We know that mortgage customers generally want both digital tools and processes and human support. Millennials, currently the largest cohort in the homebuying market, are more likely than older customers to want frequent communication and in-person communication.

So how can Originators and Brokers deliver that when it’s impossible to actually meet face to face? Understand these three key communications basics:

  1. Every borrower is different. You probably have the ability to communicate in a handful of ways: email, text, phone call, video call, etc. Ask each customer which they prefer and make a point to use that communication method when you contact them. It will show that you’re invested in them as a person and that you’re making the effort to make their mortgage experience a good one.
  2. Trust comes from transparency and accessibility. You need to win a customer’s trust to close their mortgage. Whatever communication channels you use with customers, be sure that you’re available to answer their questions, that you’re transparent about the process, and that you check in proactively. These things will help demonstrate that you’re invested in their wellbeing in addition to their potential mortgage dollars.
  3. Video call is the new face-to-face. These days, we’re using video call apps for everything from work meetings to happy hours to church services. If you’re unable to meet a customer in person, make video calls an option. They’re not a perfect replacement for face-to-face conversations, but they can make for easier, more engaging conversations than you’d have over the phone – and that, over time, strengthens your relationship.

5: A Need for Explanations and Reassurance

While people are still buying homes, they’re likely also more cautious than they were a year ago. With unemployment numbers up every week and the stock market more volatile than it’s been in more than a decade, many would-be homeowners may be thinking twice about taking on a long-term debt like a mortgage.

As such, homebuyers will likely want more – and different – information from their Originators or Brokers than usual. Customers may, for example, want to know whether they’ll qualify for forbearance if they lose their jobs. Or maybe they’ll be curious about how forbearance might affect their credit.

These are important questions for Originators and Brokers to be prepared for. In some cases, for example, taking advantage of a forbearance may affect a customer’s ability to get a refinance in the future.

Others may be able to avoid forbearance altogether by opting for a cash-out refinance, which could potentially preserve their credit and offer benefits to the mortgage lender and servicer.

By being a source of trusted information about not just the mortgage process but also homeownership more broadly, Originators and Brokers can ease homebuyer uncertainty in a time when they need that most.

 

In the Age of COVID, Experience Matters More than Ever

While many Americans’ finances have changed dramatically in the past few weeks, homeownership is still a dream for the majority of us: in 2019, 84 percent noted that homebuying was a priority, up from 75 percent in 2018. And with interest rates low and forbearances at nearly six percent of all loans, refinances and loan modifications will play a big role in 2020’s mortgage activity.

But because of the pandemic we’re living through, mortgage customers can’t tolerate increased stress or uncertainty.
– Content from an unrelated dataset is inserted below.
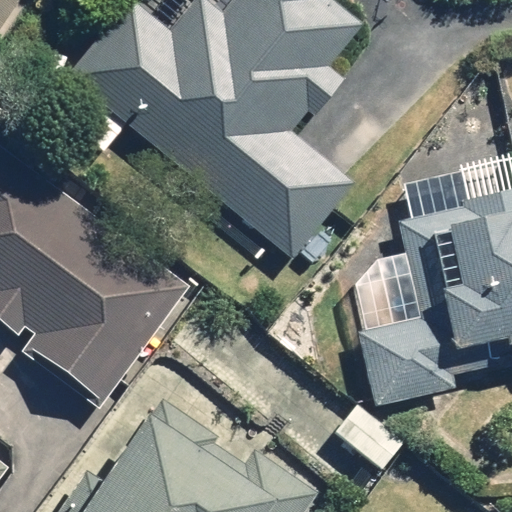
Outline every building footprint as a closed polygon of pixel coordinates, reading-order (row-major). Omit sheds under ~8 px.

Lenders can cater to their needs by providing digital tools and partnering with companies that facilitate digital processes to make the mortgage experience seamless, ensuring that Originators and Brokers are communicating frequently to reduce confusion, and empowering Originators and Brokers to provide robust support throughout the mortgage origination process.

Together, these efforts will ensure that the digital mortgage experience is one customers embrace, even in the challenging realities of 2020.